Suelo comentar que, desde que cumplí los cincuenta años, releo asiduamente el libro del Eclesiastés. No se debe a ningún tipo de pesimismo que quiera ver confirmado que los problemas se repiten, que nunca aprendemos nada de ellos y que todo acaba en el abismo. Al contrario. Me repito ese versículo que dice: “Anda, come tu pan con alegría y bebe contento tu vino, porque Dios ha aceptado ya tus obras”. Esta actitud no quita el peso real de las dificultades ni impide ver las sombras que se ciernen sobre el presente, pero ahorra el lamento y las nostalgias imposibles, así como la ilusa confianza. El anti(pos)moderno es, a fin de cuentas, un realista.

-“En el final está un principio”. ¿Les decimos a los lectores que comiencen por el final sin hacer ningún spoiler?

En alguna ocasión me han dicho que mis conclusiones son las introducciones, jeje. ¡Pero es que la cita homenajea los Cuatro cuartetos! “In my end is my beginning”. Como en las novelas el misterio se resuelve al final, porque de algún modo ya estaba contenido en el pasado. Sólo hay que ir desvelándolo a lo largo de la lectura.

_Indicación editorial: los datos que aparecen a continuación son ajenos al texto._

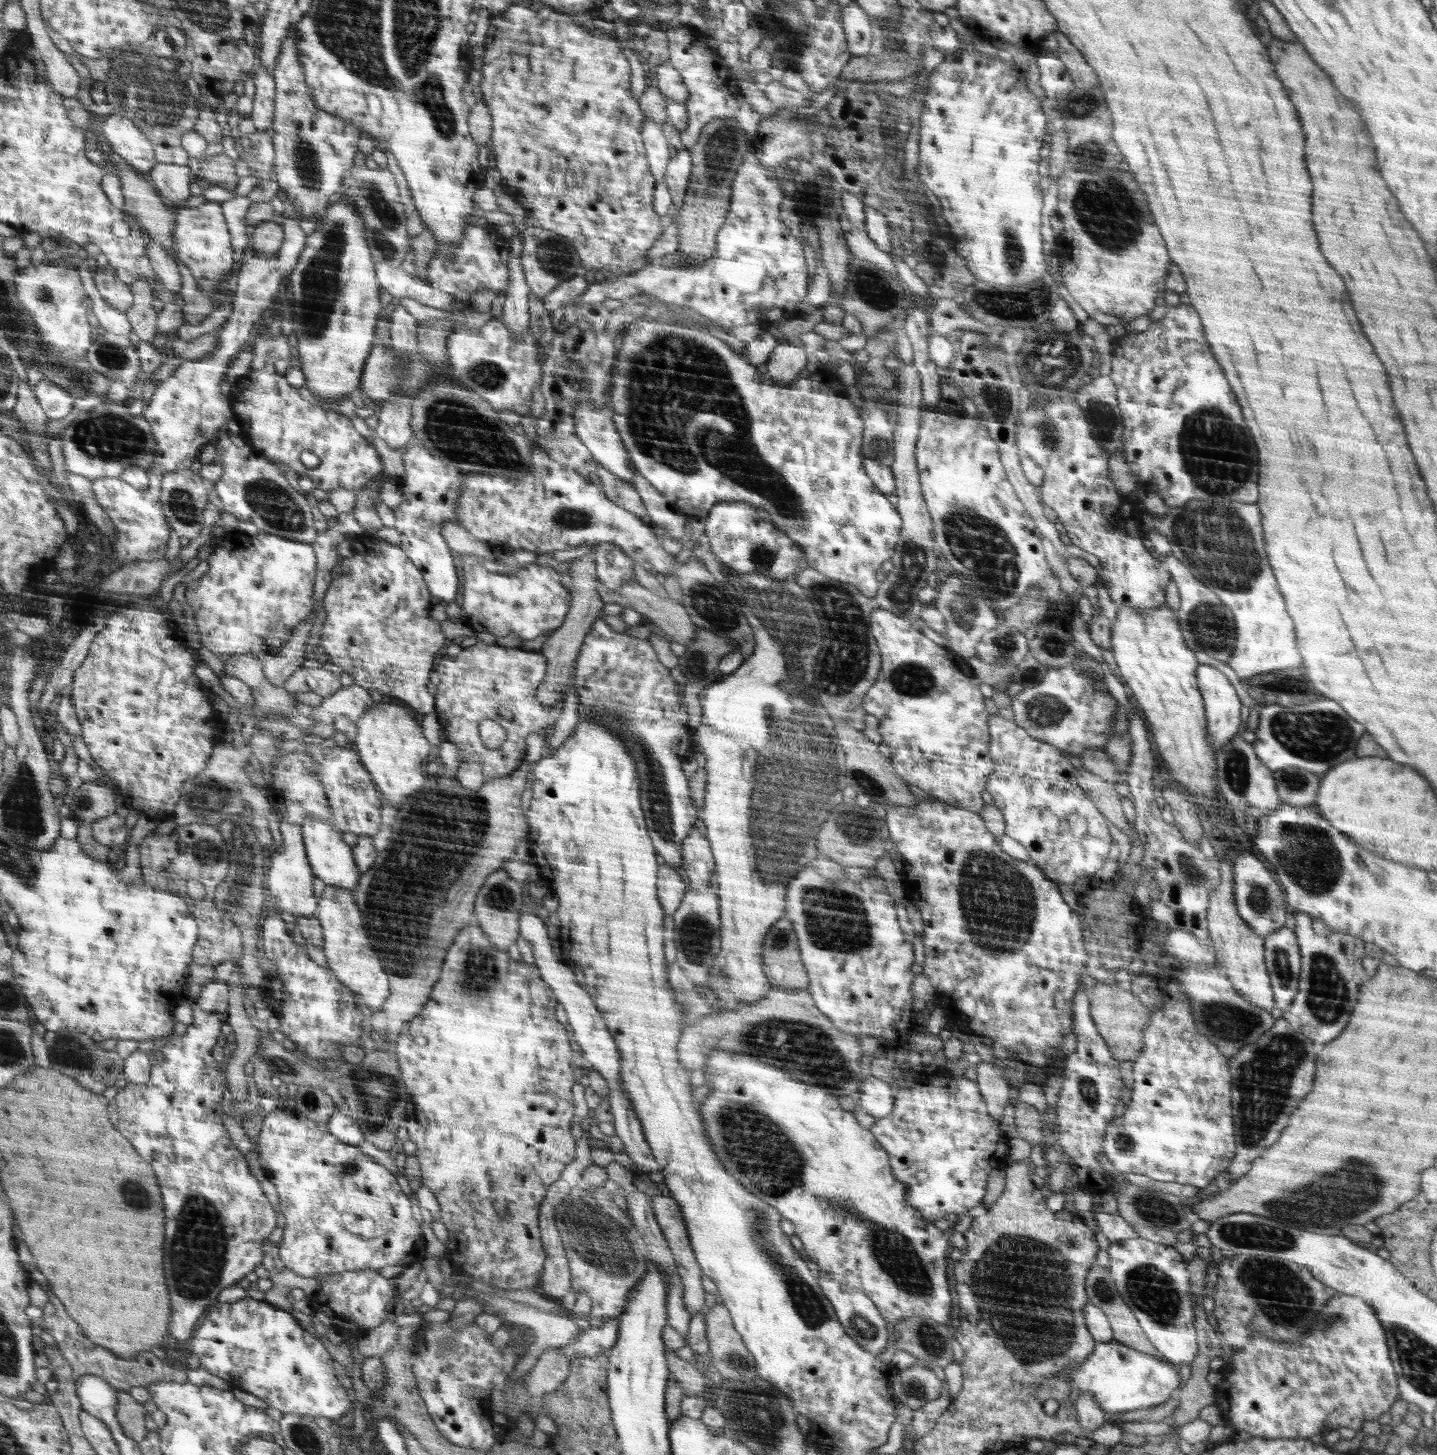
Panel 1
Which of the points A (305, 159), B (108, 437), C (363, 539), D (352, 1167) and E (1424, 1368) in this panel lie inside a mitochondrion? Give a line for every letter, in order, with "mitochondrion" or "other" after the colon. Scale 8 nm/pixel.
A: mitochondrion
B: mitochondrion
C: other
D: mitochondrion
E: mitochondrion

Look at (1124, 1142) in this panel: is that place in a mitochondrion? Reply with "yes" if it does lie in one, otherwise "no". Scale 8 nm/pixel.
yes

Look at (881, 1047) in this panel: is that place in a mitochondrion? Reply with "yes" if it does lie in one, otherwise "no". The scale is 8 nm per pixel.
no

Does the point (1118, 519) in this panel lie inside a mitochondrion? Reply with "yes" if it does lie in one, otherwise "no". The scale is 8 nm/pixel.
no

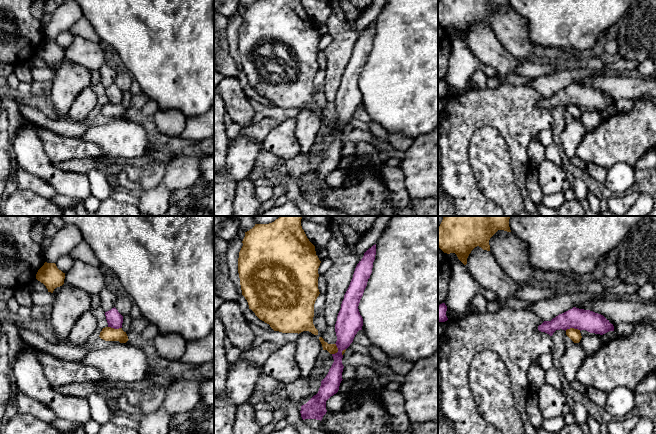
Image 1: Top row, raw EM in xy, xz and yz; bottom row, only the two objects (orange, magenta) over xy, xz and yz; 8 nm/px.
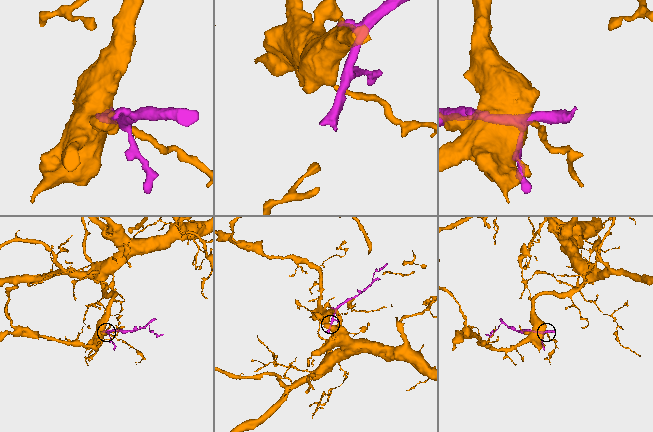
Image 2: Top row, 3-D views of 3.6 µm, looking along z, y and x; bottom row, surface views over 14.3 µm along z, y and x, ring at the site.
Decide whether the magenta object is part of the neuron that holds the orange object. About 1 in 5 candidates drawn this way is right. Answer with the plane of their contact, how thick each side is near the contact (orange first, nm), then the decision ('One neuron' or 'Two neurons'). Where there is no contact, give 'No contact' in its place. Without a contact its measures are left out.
Touches orange in yz. Thickness 100 nm (orange) against 170 nm. Two neurons

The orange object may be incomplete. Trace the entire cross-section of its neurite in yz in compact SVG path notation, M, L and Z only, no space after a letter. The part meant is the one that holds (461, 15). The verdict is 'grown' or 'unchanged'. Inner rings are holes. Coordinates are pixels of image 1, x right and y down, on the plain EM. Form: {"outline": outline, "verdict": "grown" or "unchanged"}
{"outline": "M440 0L438 23L444 29L455 29L466 41L475 23L490 27L489 16L498 6L511 8L509 0Z", "verdict": "unchanged"}

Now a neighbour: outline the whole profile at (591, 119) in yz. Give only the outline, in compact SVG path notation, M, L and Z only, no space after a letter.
M589 110L582 112L579 120L584 126L586 132L595 130L603 121L602 111L600 110Z

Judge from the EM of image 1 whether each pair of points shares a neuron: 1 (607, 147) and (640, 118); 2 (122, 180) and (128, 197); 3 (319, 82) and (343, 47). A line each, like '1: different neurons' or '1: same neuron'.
1: same neuron
2: different neurons
3: different neurons

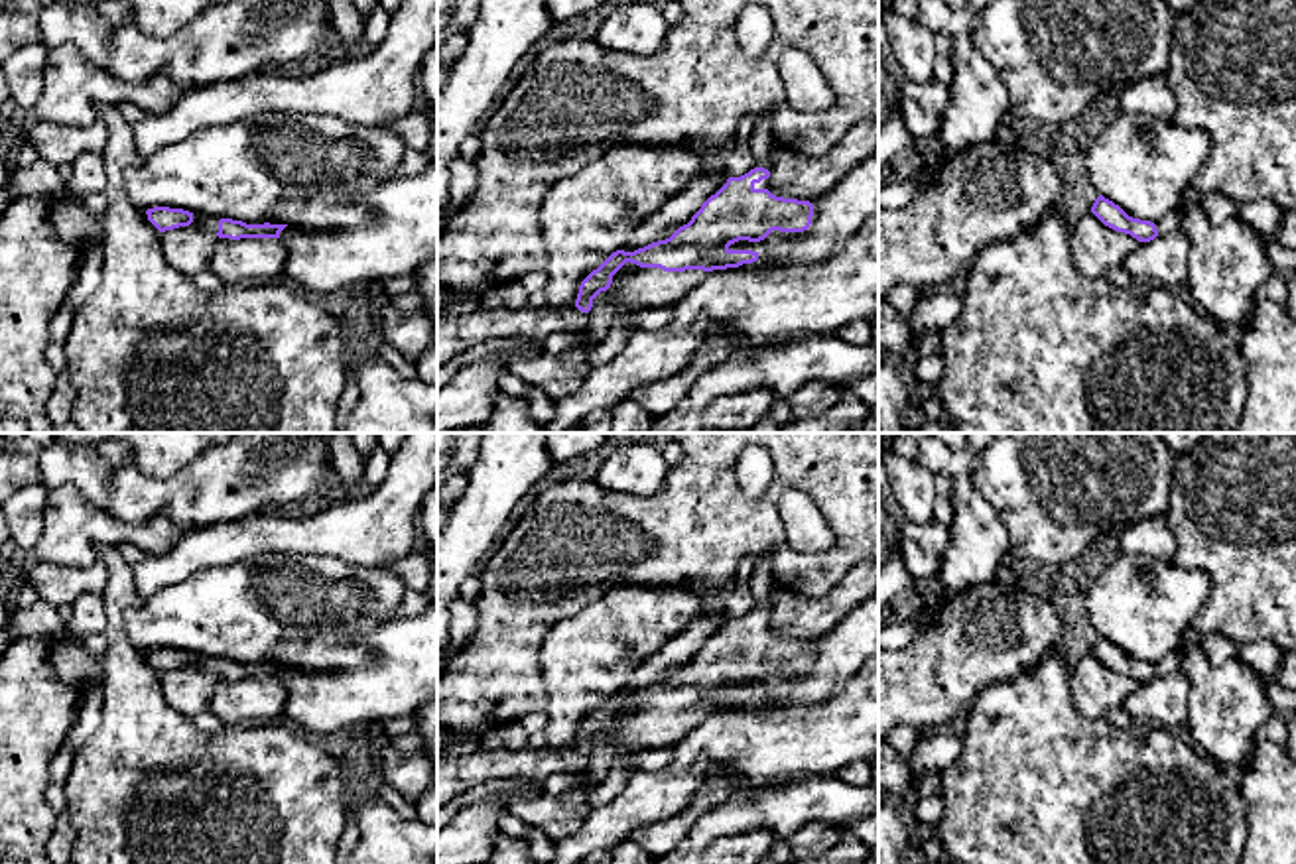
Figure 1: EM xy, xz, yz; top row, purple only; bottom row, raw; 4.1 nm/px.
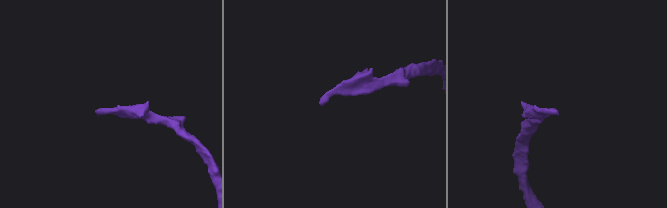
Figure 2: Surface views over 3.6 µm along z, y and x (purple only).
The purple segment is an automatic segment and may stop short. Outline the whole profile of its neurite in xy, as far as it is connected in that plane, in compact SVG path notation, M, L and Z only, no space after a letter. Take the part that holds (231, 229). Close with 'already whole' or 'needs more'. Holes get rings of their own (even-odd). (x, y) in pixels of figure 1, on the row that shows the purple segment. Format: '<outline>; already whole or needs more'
M154 207L146 211L148 220L160 230L173 230L179 226L199 226L209 232L215 232L219 238L280 238L280 232L288 224L270 224L270 222L242 222L232 218L221 216L207 216L199 213L189 213L183 209L169 209L169 207Z; needs more

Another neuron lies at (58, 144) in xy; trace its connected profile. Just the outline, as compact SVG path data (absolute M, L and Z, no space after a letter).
M97 118L89 126L63 126L37 120L24 142L37 152L39 159L53 167L73 165L85 152L102 152L108 142L108 128Z

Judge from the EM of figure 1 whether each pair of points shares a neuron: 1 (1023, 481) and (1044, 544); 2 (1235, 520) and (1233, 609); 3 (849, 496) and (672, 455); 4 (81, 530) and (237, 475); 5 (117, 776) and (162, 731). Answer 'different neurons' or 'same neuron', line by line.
1: same neuron
2: same neuron
3: different neurons
4: different neurons
5: same neuron

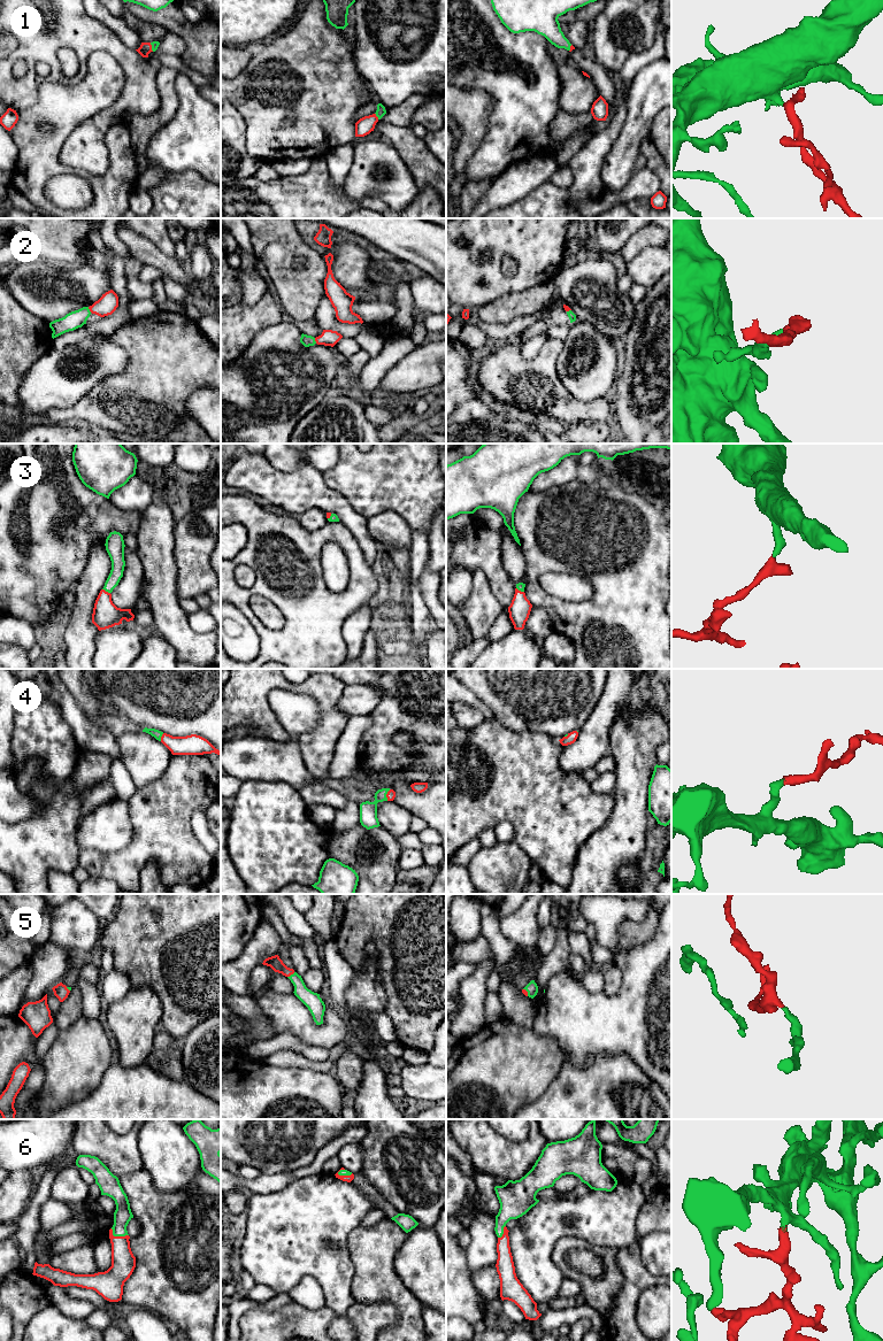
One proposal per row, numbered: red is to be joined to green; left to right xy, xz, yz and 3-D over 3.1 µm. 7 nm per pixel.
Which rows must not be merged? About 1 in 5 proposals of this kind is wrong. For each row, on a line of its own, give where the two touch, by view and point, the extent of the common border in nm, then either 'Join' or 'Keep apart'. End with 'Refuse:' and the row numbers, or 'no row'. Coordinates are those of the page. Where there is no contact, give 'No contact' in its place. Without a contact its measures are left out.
1: Touches green at xz (376, 115). Shared border 50 nm. Join
2: Touches green at xy (89, 309). Shared border 50 nm. Join
3: Touches green at xy (106, 591). Shared border 70 nm. Join
4: Touches green at xz (385, 795). Shared border 80 nm. Join
5: Touches green at xz (291, 975). Shared border 70 nm. Join
6: Touches green at xy (117, 1235). Shared border 140 nm. Join
Refuse: no row

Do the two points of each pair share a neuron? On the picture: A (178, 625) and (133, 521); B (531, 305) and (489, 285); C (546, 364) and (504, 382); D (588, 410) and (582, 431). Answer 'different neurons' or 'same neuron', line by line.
A: different neurons
B: different neurons
C: same neuron
D: different neurons

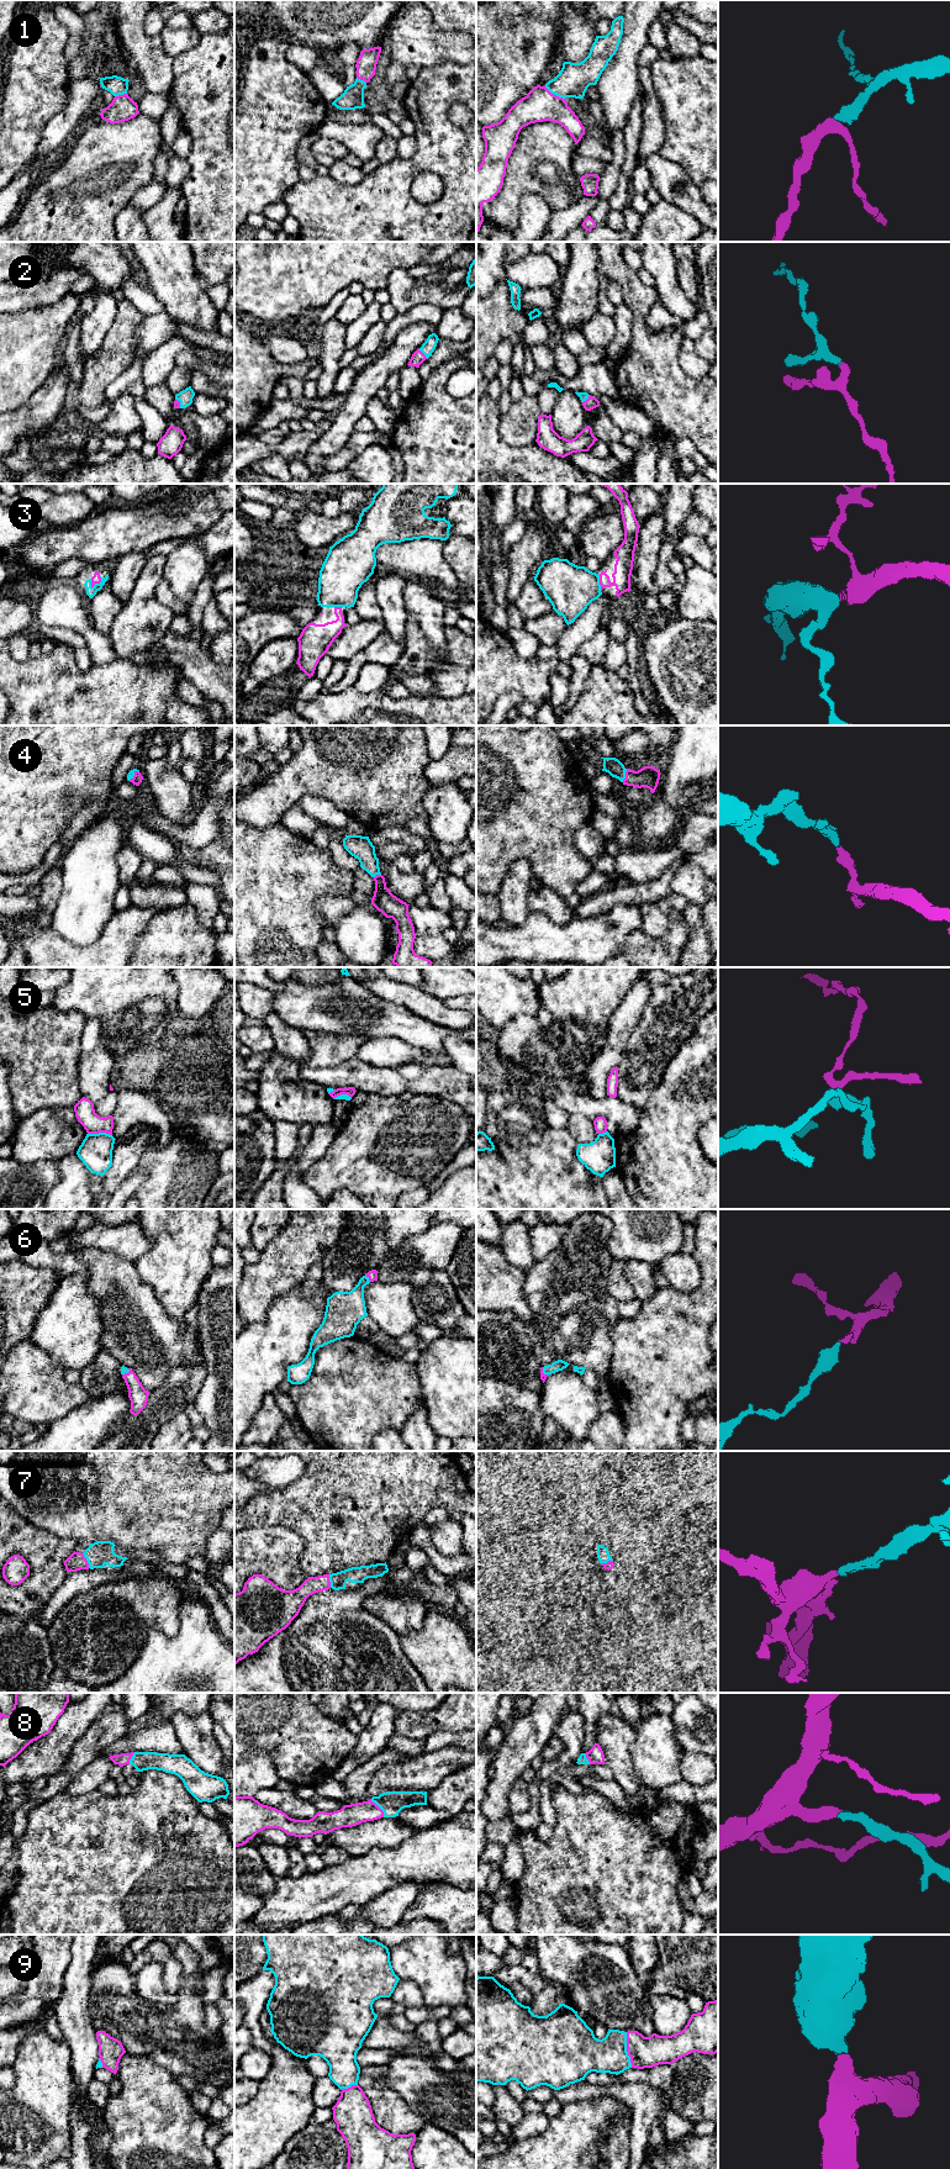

-Dice también que, tal vez, asistimos “al crepitar de los últimos rescoldos”. Quedaría por analizar con agrado encontrarnos entre los escritores actuales, de entre cuarenta años, también Anti(pos)modernos. Aváncenos el panorama intelectual que vislumbra…

Álvaro Petit me reprochaba amicalmente en la presentación de mis Anti(pos)modernos españoles, en la librería Casamata, que el libro acabase con mi generación. Me convidaba a llenar ese vacío. Carlos Marín Blázquez o David Cerdá tienen ya una trayectoria consolidada. La cultura, la sensibilidad humana y literaria, el lirismo de Daniel Capó lo sitúan en un nivel conservador y secreto al que me siento muy afín. Resulta indiscutible la personalidad de Esperanza Ruiz. Me interesan muy especialmente los jóvenes al final de la veintena y treintañeros: poetas, periodistas, ensayistas, que están muy activos en los medios digitales. Sólo temo una cosa. No sólo es preciso que hagan muchas cosas. No deben confundirlas con la creación. Frente al activismo, es precisa la contemplación. De esta surge la obra, es decir, la mirada personal y la voz propia enfrentadas a sus propios límites. Es un camino arduo, al margen de éxitos y de fracasos, y, sobre todo, del espejismo de la presencia pública. Los aplausos o los abucheos distraen. Pero es ese compromiso ineludible con la verdad de un tiempo, y no con las opiniones de sus acontecimientos, el que finalmente testimonia el triunfo estético y social de unos principios que merece la pena mantener vivos.